寺島実郎さんが責任監修で「世界の構造転換の中で、日本のあり方を考える――国際的視野を兼ね備えた人間性豊かな医療人を目指して――」とのサブタイトルもついています。寺島さんはこの種の講演を是非「午前中の人々:将来を担う世代」に聴いてもらいたい、といつもおっしゃっています。今回は基本的にはこれから医療を目指す学生・院生・大学関係者対象で、特別の一般市民枠の中で私は参加致しました。毎回400席以上の会場が満席で、またそれぞれの内容が豊富で、まさにテーマの通り「世界の中ので日本を考える」スケールの大きな哲学でした。

リレー講座チラシ

リレー講座チラシ

 詳細はHPでご覧頂けますが、寺島さん・中村さんのお話から思いつくままを書き留めます

中村桂子さんhttp://www.brh.co.jp/youkoso/aisatsu/

*人間は生きものであり、自然の一部である

*“生きていること”、これがあらゆる議論のベースであり、その為にはどんなことが出来るのか、を考えるべきである。日本列島の自然の中で生まれた日本文化を意識して、新しい価値をさがす。

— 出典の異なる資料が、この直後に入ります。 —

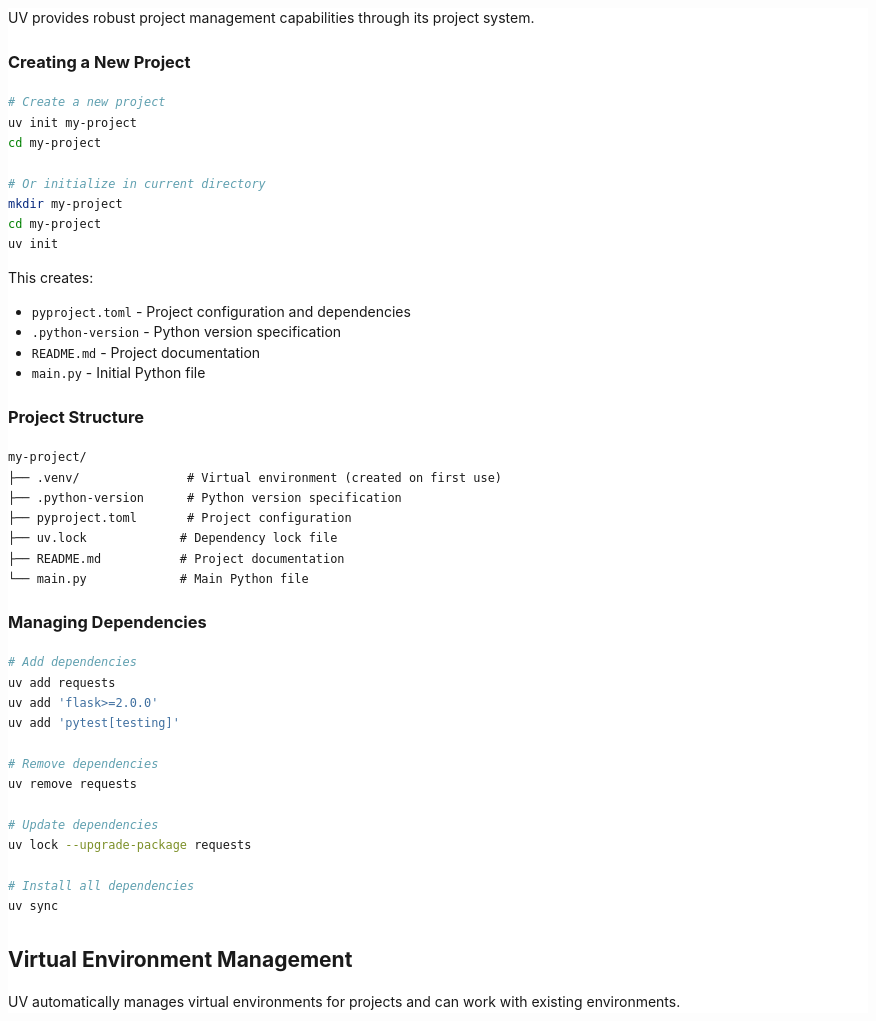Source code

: UV provides robust project management capabilities through its project system.

### Creating a New Project
```bash
# Create a new project
uv init my-project
cd my-project

# Or initialize in current directory
mkdir my-project
cd my-project
uv init
```

This creates:
- `pyproject.toml` - Project configuration and dependencies
- `.python-version` - Python version specification
- `README.md` - Project documentation
- `main.py` - Initial Python file

### Project Structure
```
my-project/
├── .venv/               # Virtual environment (created on first use)
├── .python-version      # Python version specification
├── pyproject.toml       # Project configuration
├── uv.lock             # Dependency lock file
├── README.md           # Project documentation
└── main.py             # Main Python file
```

### Managing Dependencies

```bash
# Add dependencies
uv add requests
uv add 'flask>=2.0.0'
uv add 'pytest[testing]'

# Remove dependencies
uv remove requests

# Update dependencies
uv lock --upgrade-package requests

# Install all dependencies
uv sync
```

## Virtual Environment Management

UV automatically manages virtual environments for projects and can work with existing environments.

*今日の基本的課題は 1)地球環境問題、 2)人心の荒廃、この二つは全く同じ原因である

*機械論的世界観から生命論的世界観へ:20世紀は「機械と火の時代」、21世紀は「生命と水の時代」、或いは20世紀は分析・還元、21世紀は統合

*時間と関係を組み込んだ知――地球上の生きものはすべて38億年前に誕生した細胞から生まれた仲間、現存の生態系はいかにして生まれ、どのような性質を持っているか、を探究することが重要

*生きものは「循環」「組み合わせ」「可塑性:かそせい」、これを活かした継続的社会づくり

 

寺島実郎さん http://www2.jfn.co.jp/tera/archive_doga.html

*自分自身を相対化できる人:「自分とは何だろう」を問う人――これを「知識人」という

*世界史の中で「北海道とは何か」――>極東ロシアとの関係を深耕すべき

*ロシアから北海道を見ると、北海道の世界史的存在は何か、が見えてくる

*今や世界は「構造転換」――アメリカの視点を変える必要がある。政治構造、経済構造、文化構造等

*「日米関係」は「米中関係」である:国際文化会館http://www.i-house.or.jp/jp/index.html創設者・松本重治の看破

*プロジェクト・エンジニアリングの必要性、「全体最適」が問われている

*日本人の知恵と覚悟が問われている

このシリーズ自体が大変示唆に富んだものであったとともに、一連のお話をこれからの医療を担う方々が直接聴衆としてその場にいたこと、これが二重の喜びでした。世界の構造変革の中で、私たちもこれまでの着眼を変えなければなりません。そして「日本的伝統・価値・ライフスタイル」の見つめ直しと再評価が、あらゆる発想の原点になるのだと思います。「大局的に捉える」ことを学びました。